# BLOCO DE TEXTO:
┌────────

Irritado com a má interpretação de um de seus atores, Riggan Thompson (Michael Keaton) pede a seu empresário por um substituto: “Que tal Woody Harrelson?” – ele pergunta. “Ele está no próximo Jogos Vorazes” – responde o empresário. “E Michael Fassbender?” “Está em X-Men.” “Então que tal Jeremy Renner?” “Ele é um dos Vingadores.” “Merda. Colocaram uma capa nele também? Eu não acredito nisso” – diz Riggan, ainda mais irritado, antes de enclausurar-se no camarim, onde vê no noticiário televisivo uma reportagem de Robert Downey Jr. falando sobre o sucesso de Homem de Ferro.

Pois é, parece que todos em Hollywood foram engolidos pelo mundo dos super-heróis, inclusive os principais atores de Birdman, que entre seus coadjuvantes têm Edward Norton, de O Incrível Hulk (2008); Emma Stone, agora no novo Homem Aranha (2014); e até Naomi Watts, conhecida por seus papéis dramáticos e agora na série Divergente (que não deixa de ser uma espécie de saga heroica). No entanto, a maior alusão aqui é a Michael Keaton. Embora o ator se mostre bastante incomodado com isso, sua carreira tem sim muitos paralelos com a de seu personagem: seu ápice se deu entre o fim dos anos 80 e o começo dos 90, quando protagonizou os dois Batman de Tim Burton para, na sequência, cair no ostracismo – entre tantos filmes ruins que fez nesse período de limbo, esteve o reboot de Robocop (2014), do brasileiro José Padilha (leia a crítica aqui). Depois de mais de seis anos sem protagonizar um só filme, agora com Birdman é que começa a retomar a credibilidade.

O diretor e roteirista do filme, o mexicano Alejandro González Iñárritu, não esconde que teve Michael Keaton em mente enquanto escrevia o papel de Riggan Thompson, um ator que viveu o super-herói Birdman em três filmes de sucesso nos anos 90, foi esquecido nos anos seguintes e agora tenta retornar com uma ousada adaptação teatral de um conto de Raymond Carver. Ainda assim, para além do mero jogo de referências com seu elenco, a história de Iñárritu é uma bem acabada metáfora irônica sobre a situação atual das artes dramáticas e, à certa medida, um pouco semelhante à história de The Humbling (2014, O Último Ato no Brasil), ótimo filme baseado num livro de Philip Roth, com Al Pacino vivendo um ator decadente que perde os limites entre realidade e ficção.

└────────

# Registros de uma coleção de dados:

┌────────

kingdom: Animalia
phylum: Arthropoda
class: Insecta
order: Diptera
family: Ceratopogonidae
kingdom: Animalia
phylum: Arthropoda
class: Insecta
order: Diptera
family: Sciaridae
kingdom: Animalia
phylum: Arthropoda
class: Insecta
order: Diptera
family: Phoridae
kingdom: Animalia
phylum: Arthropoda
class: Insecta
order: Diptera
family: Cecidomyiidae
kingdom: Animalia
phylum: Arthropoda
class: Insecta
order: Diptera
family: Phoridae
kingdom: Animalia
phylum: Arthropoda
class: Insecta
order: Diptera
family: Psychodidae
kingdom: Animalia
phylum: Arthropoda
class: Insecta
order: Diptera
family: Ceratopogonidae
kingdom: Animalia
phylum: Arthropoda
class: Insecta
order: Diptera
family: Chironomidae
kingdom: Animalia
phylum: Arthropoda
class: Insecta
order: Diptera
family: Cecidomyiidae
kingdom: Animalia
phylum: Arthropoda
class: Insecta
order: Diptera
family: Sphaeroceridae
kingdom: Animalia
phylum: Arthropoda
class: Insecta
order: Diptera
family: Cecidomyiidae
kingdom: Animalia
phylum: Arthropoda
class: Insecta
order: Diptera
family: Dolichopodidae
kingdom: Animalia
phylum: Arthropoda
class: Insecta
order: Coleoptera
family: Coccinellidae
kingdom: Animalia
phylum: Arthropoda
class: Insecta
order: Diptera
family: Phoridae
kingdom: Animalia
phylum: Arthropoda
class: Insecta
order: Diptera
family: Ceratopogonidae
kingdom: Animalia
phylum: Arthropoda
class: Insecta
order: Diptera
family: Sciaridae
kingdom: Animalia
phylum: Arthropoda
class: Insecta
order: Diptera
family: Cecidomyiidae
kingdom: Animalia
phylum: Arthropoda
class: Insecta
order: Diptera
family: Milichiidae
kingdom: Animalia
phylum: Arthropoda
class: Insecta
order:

└────────

Dê prosseguimento à crítica do filme Birdman, começando logo depois da última frase apresentada.

# RESPOSTA À TAREFA:
Com sua hierarquia de meios (ainda colocando o Teatro como a mais nobre dramaturgia), a extravagância cinematográfica (que põe “todos os atores numa capa”, como diz Riggan), a frugalidade da fama e do reconhecimento (que faz com que bons atores, como Keaton, sejam rapidamente jogados no time B) e da supervalorização do crítico (como eu, que com termos pedantes e escrita embolada, teorizam sobre uma obra como se fossem os últimos e únicos peritos sobre o tema), Birdman consegue traçar um panorama crítico e cheio de humor negro sobre esse louco meio das artes.

O filme aposta na crueza das coxias e corredores de um teatro da Broadway para abordar as diversas camadas que seu roteiro propõe. Uma história ousada e autoconsciente de sua ambição, que chega a irritar por bem suceder em todos os seus intentos, fazendo bater aquela invejinha em todos que sonham em ser realizadores e nos obrigando a dizer: “Eu queria ter feito esse filme”.

Iñárritu é detentor de uma filmografia elogiada, cuja projeção de maior alcance começou ainda no México com Amores Brutos (2000), indicado ao Oscar de Filme Estrangeiro, seguido pelos já americanos 21 Gramas (2003), indicado a dois Oscars, e Babel (2006), indicado a sete Oscars (a primeira de Diretor a Iñárritu), fechando, assim, uma espécie de trilogia com o roteirista Guilhermo Arriaga. Contudo, desde que a dupla Iñárritu-Ariaga seguiu por caminhos diferentes, há quem diga que a carreira de ambos perdeu certos elementos que unidos formavam um todo orgânico, incômodo e visceral. Certamente menos mondo cane do que em seus primeiros filmes, Birdman é o voo mais alto desse diretor, que sempre pareceu ter total consciência de sua ambição e provou plena capacidade para encarar o desafio.

Assim, Birdman se mostra como uma realização fantástica de muitas maneiras, tanto porque sua narrativa mergulha na mente perturbada e insegura do protagonista, onde o espectro do antigo super-herói aparece para atormentá-lo e lhe dá poderes que não sabemos ao certo se são reais ou frutos da loucura, quanto porque é absolutamente fantástico o controle técnico de Iñárritu em criar, junto com o fenomenal diretor de fotografia Emmanuel Lubezki (de Gravidade, 2013), um jeito ousado de filmar, com um falso plano-sequência de duas horas em que as transições são tão suaves que nos tira a percepção do corte. E tudo isso sem deixar de valorizar cada performance de seus atores que, vale dizer, estão fabulosos.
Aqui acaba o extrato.